I made breakfast and then spent the morning killing flies. Yesterdays morning bacon drew them in and it’s been an annoyance ever since. After breakfast, Brian set out to the Grand Bahama Yacht Club, our marina nemesis, with an empty fuel can and propane tank, to ask about how he could fuel up. He came back just ten minutes later, telling me as he neared the dock, the man in the office spotted him and headed straight for his bike, which he got on and quickly pedaled away (a real wicked witch of the west move). He went further down the canal to the Port Lucaya Marina, where we previously docked, to find a sign on the office door saying “temporarily closed”. Around noon we took the dinghy to a new reef spot farther out in the ocean. It was beautiful! Big, colorful coral and rock shelves. Brian held the spear, and I hunted with my eyes, periodically telling him of spots with potential. All kinds of fish! Angelfish, snappers, grunts, jacks – all beautiful! I became good at spotting conch shells, but no one was ever home. After an hour or so of trying to find a suitably sized fish, we got back in the dinghy and tried a few other spots with no luck. All of the reefs there were “nurseries”, we called them, all filled with baby fish. During our reef time, I dove to grab a conch I spotted under a rock shelf. I saw a seemingly small fish inside but far enough away from the conch that I payed no mind. I reached inside and as I touched the shell a fat cute puffer fish emerged in to view. His mouth, round and wide, and his eyes were bulging. He slowly got rounder and it startled me! I drove us back in through the channel, and to the boat. Brian dove in the anchorage and came back with… a lobster!! I made a buttered caper meal with the meat, and we ate well!
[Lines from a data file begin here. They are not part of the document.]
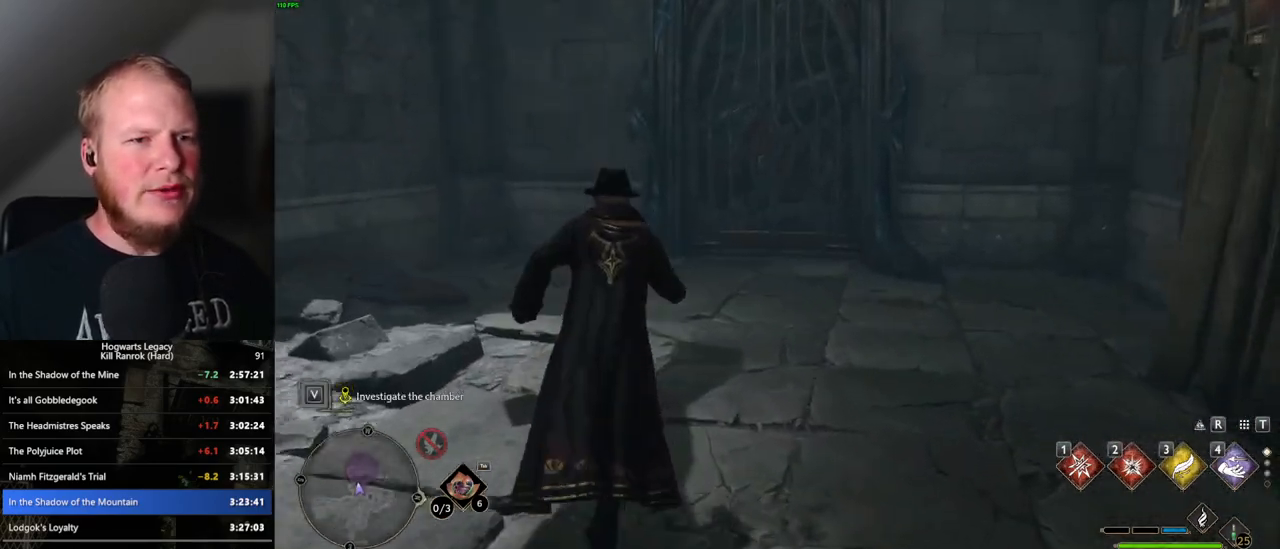
{"keys": ["w"], "mouse": [], "events": [[100, "shift_l", "down"], [200, "shift_l", "up"]]}
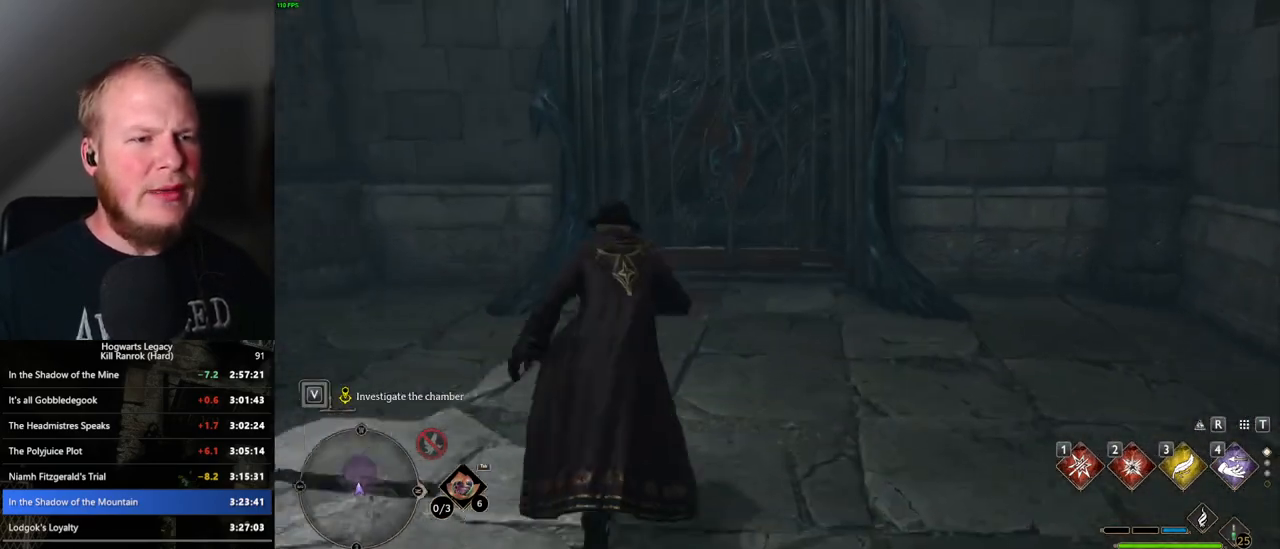
{"keys": ["w"], "mouse": [], "events": []}
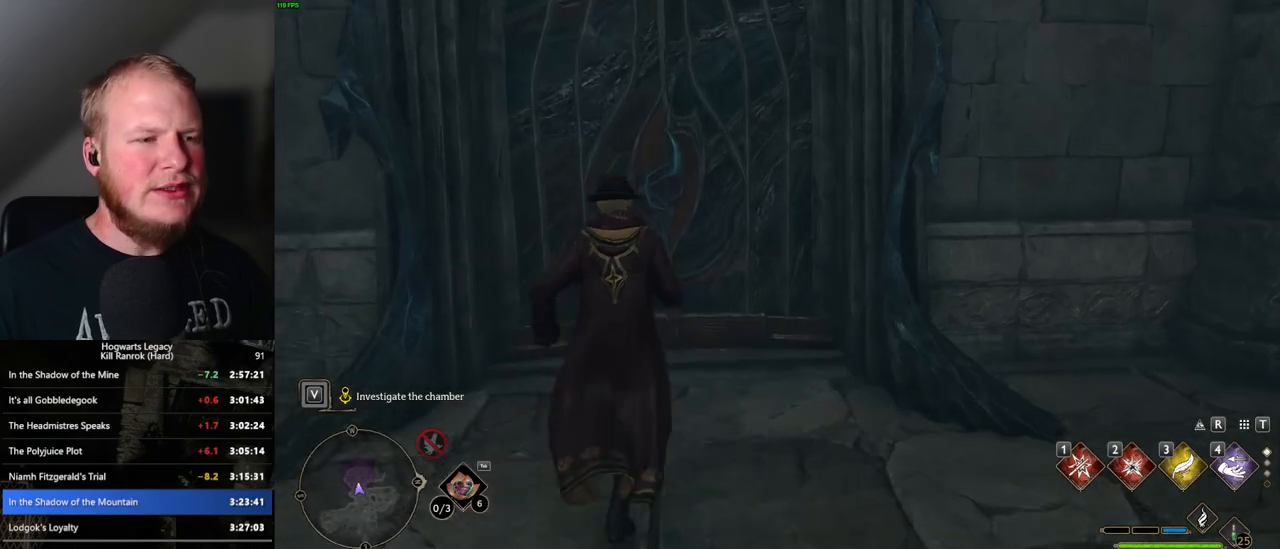
{"keys": ["shift_l", "w"], "mouse": [], "events": [[117, "a", "down"], [167, "a", "up"], [500, "shift_l", "down"]]}
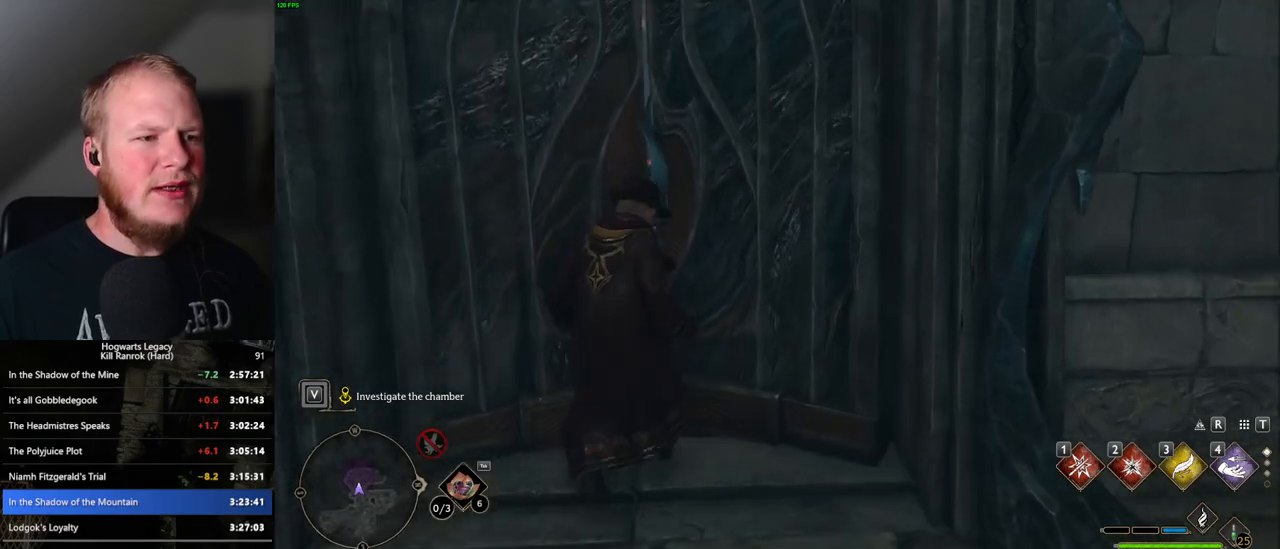
{"keys": ["w"], "mouse": [], "events": [[133, "shift_l", "up"]]}
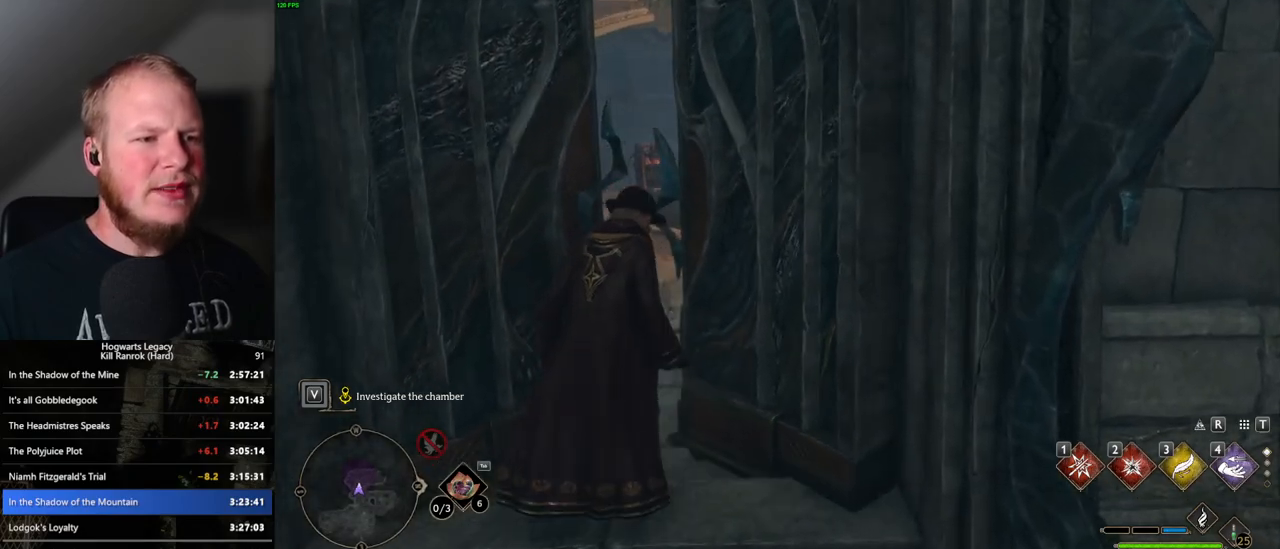
{"keys": ["w"], "mouse": [], "events": []}
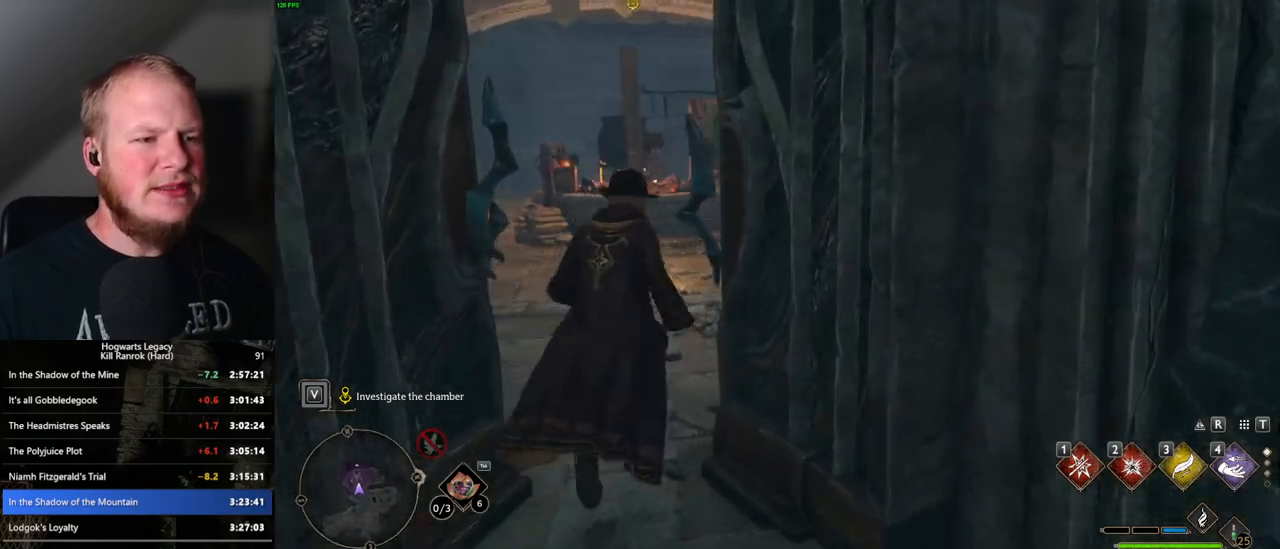
{"keys": ["space", "w"], "mouse": [], "events": [[450, "space", "down"]]}
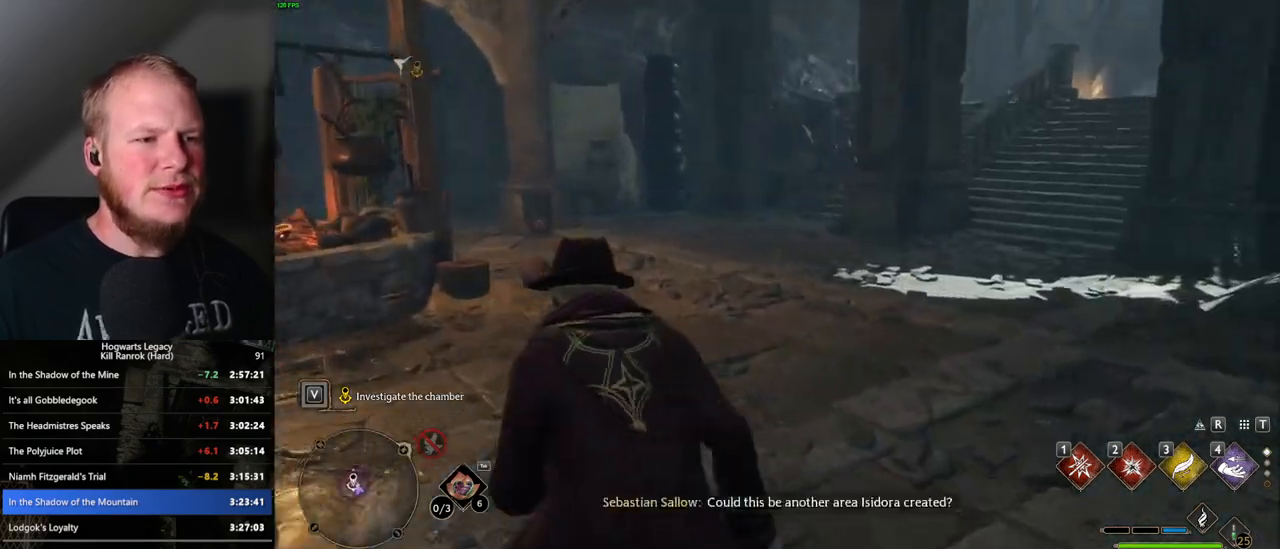
{"keys": ["w"], "mouse": [], "events": [[483, "space", "up"]]}
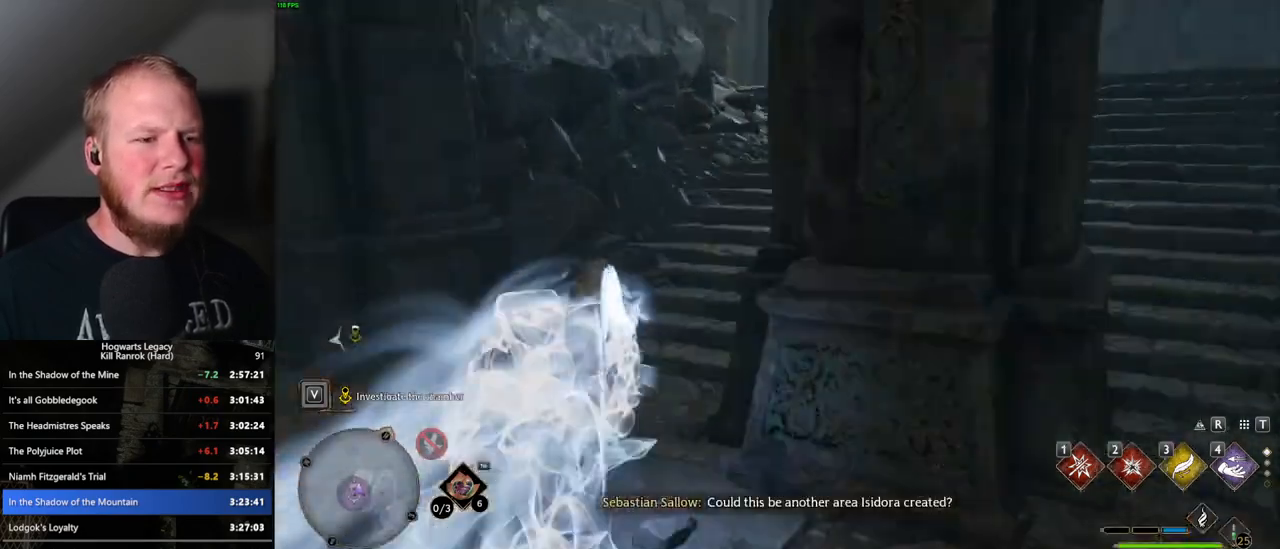
{"keys": ["space", "w"], "mouse": [], "events": [[500, "space", "down"]]}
All day was spent working on our projects. Brian had planned on leaving early and walking to Freeport to fill up our propane tanks – but the walk would take all day, over eight hours, and we decided against it. Public transportation is not running, and cabs are not picking up anyone either. We tried calling Grand Bahama Yacht Club to see if we could pay anyone to fill our propane for us, but no one is helpful. It seems as though our presence is not welcomed and, in some ways, I could understand. We let out more scope in our anchor to prepare for the front that is to hit us late this evening; predicted 20+ knot winds from the north. We are planning on making an extensive grocery trip within the next few days, and once the front passes fully, we are heavily considering starting to make our way back to the states. Too many people are writing in forums that the government and defense force are not taking lightly to cruisers continuing on for pleasure. Since we don’t know how long this is going to last, we can’t seem to get our propane tanks filled (which we need to cook), and we don’t want to wait in the same anchorage for another month of prolonged updates, we want to move along and become fluid with a new sailing plan.

  1. Dennis
    | Reply

    Good, tightly written narrative. Enjoyed reading about your adventures.